[Given records]
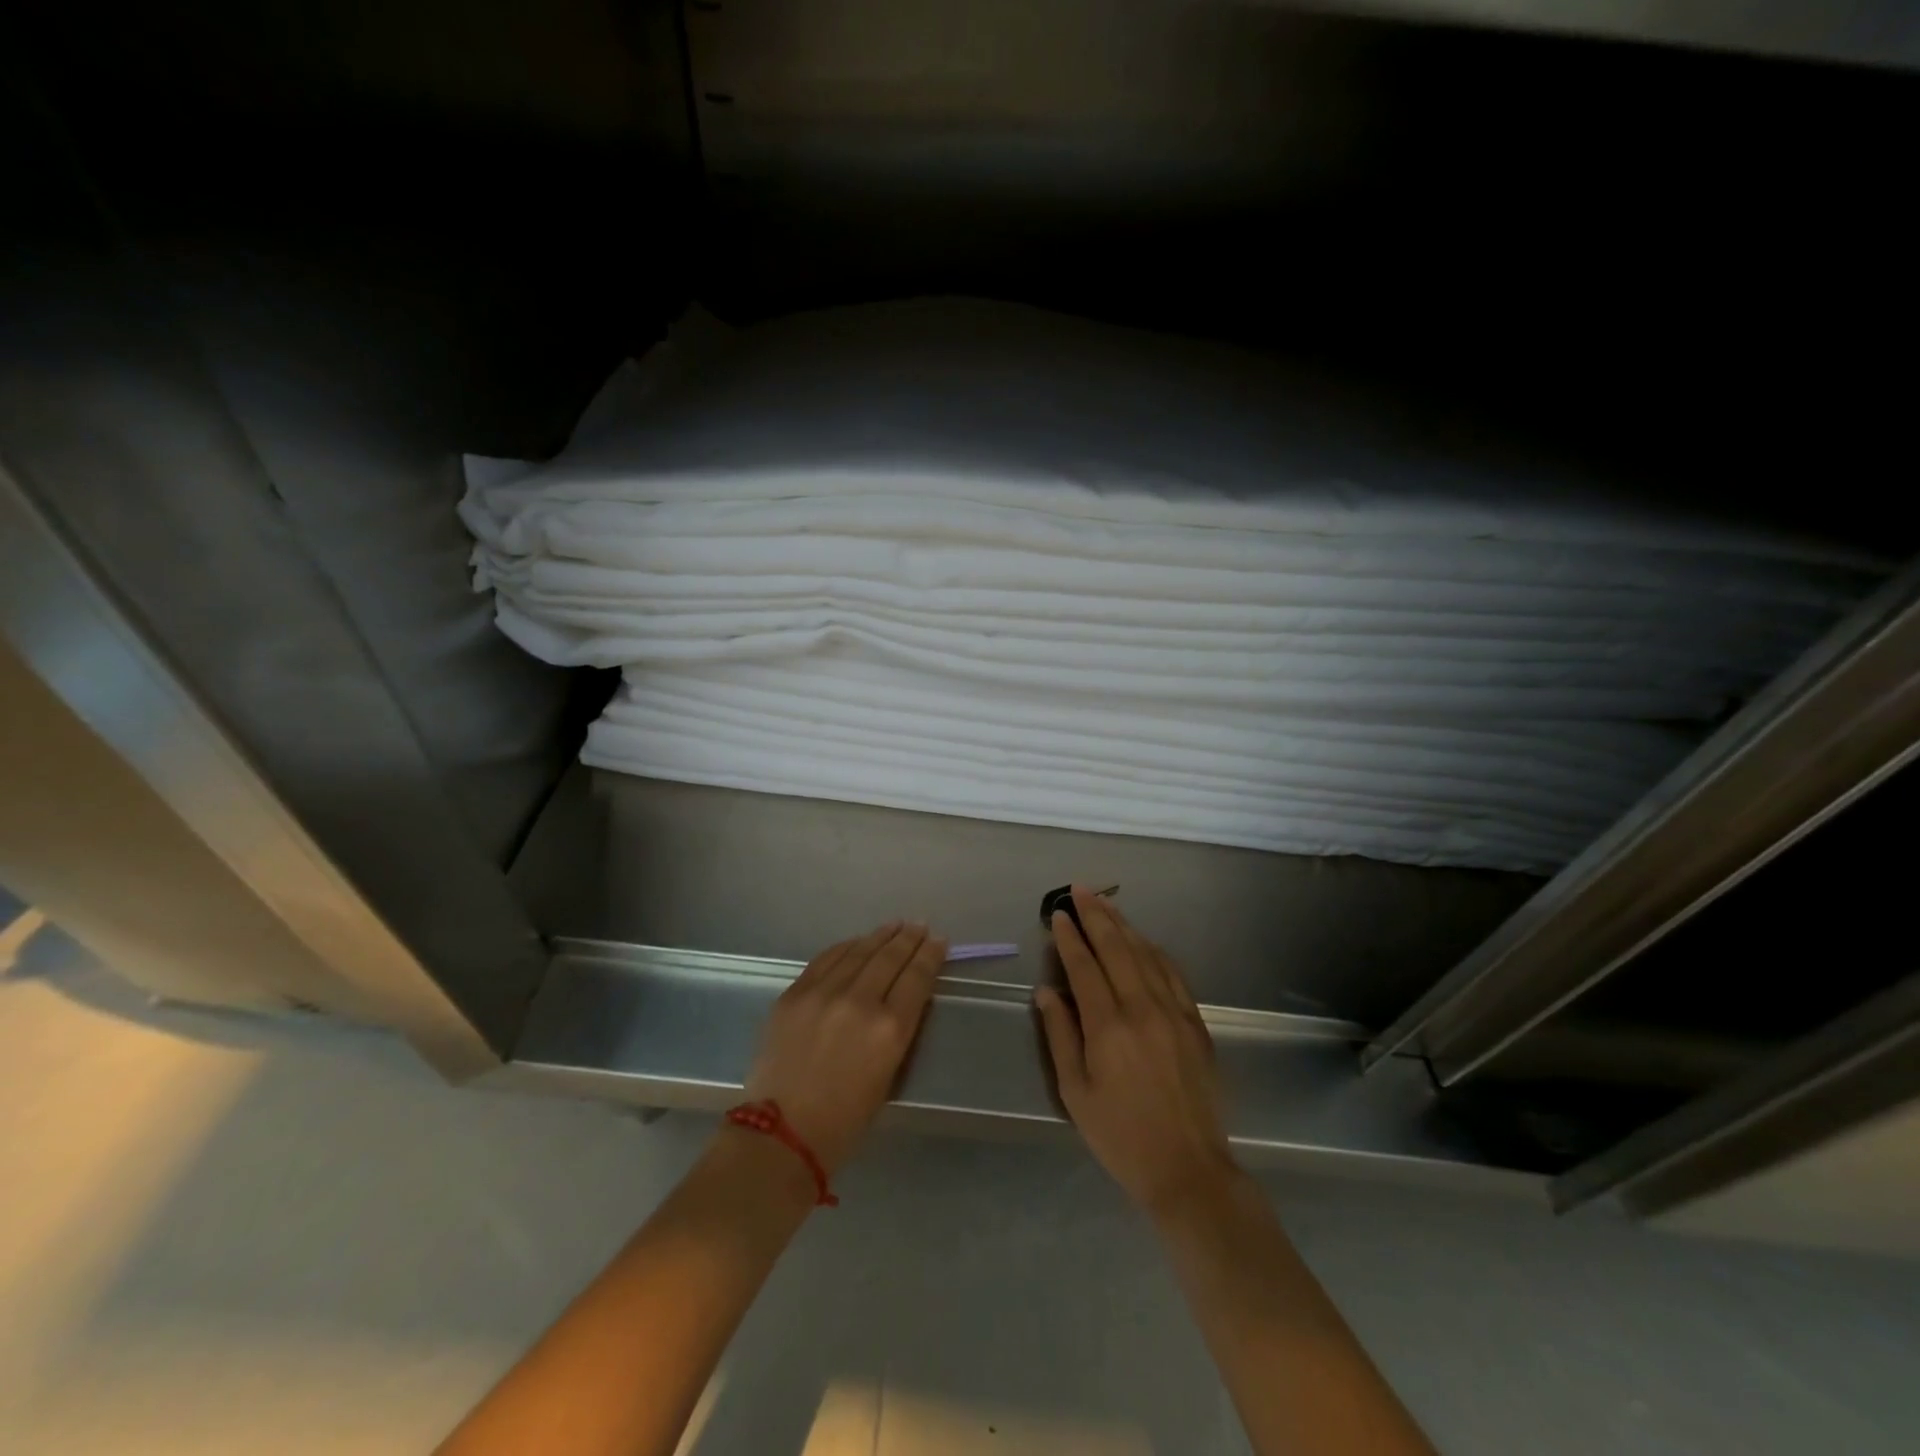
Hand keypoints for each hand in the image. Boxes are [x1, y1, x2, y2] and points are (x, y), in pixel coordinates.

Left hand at [743, 922, 946, 1175]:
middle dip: (908, 939)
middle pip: (890, 958)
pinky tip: (856, 942)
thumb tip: (902, 1000)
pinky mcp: (795, 993)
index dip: (930, 955)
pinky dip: (846, 947)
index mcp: (890, 1029)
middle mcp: (860, 1001)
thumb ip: (896, 1032)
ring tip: (894, 926)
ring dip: (879, 936)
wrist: (779, 1136)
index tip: (939, 941)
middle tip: (919, 926)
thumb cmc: (843, 1122)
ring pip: (858, 952)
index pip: (917, 978)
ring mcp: (823, 993)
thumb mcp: (888, 1077)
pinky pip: (826, 959)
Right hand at [1035, 889, 1239, 1214]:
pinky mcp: (1195, 1023)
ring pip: (1146, 954)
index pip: (1084, 966)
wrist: (1188, 1169)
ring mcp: (1174, 1013)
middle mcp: (1142, 1009)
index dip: (1069, 937)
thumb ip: (1059, 1035)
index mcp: (1108, 1026)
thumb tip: (1046, 991)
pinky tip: (1144, 940)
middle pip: (1117, 949)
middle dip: (1096, 915)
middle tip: (1080, 890)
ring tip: (1106, 903)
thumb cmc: (1120, 1136)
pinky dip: (1155, 951)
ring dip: (1124, 925)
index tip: (1058, 914)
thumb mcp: (1075, 1092)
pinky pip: (1173, 974)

[What you will do] Set down exactly, and only, the lines of the data above from the line containing "ring mcp: (823, 993)" through the last one.

[Result]
ring mcp: (823, 993)
thumb mcp: (888, 1077)
pinky pip: (826, 959)
Right hand at [1035, 889, 1239, 1214]:
pinky mcp: (1195, 1023)
ring pip: (1146, 954)
index pip: (1084, 966)
wrist: (1188, 1169)
ring mcp: (1174, 1013)
middle mcp: (1142, 1009)
index dip: (1069, 937)
thumb ip: (1059, 1035)
index mcp: (1108, 1026)
thumb tip: (1046, 991)
pinky tip: (1144, 940)
middle pip: (1117, 949)
middle dip: (1096, 915)
middle tip: (1080, 890)
ring tip: (1106, 903)
thumb cmc: (1120, 1136)
pinky dip: (1155, 951)
ring dip: (1124, 925)
index tip: (1058, 914)
thumb mcp: (1075, 1092)
pinky pip: (1173, 974)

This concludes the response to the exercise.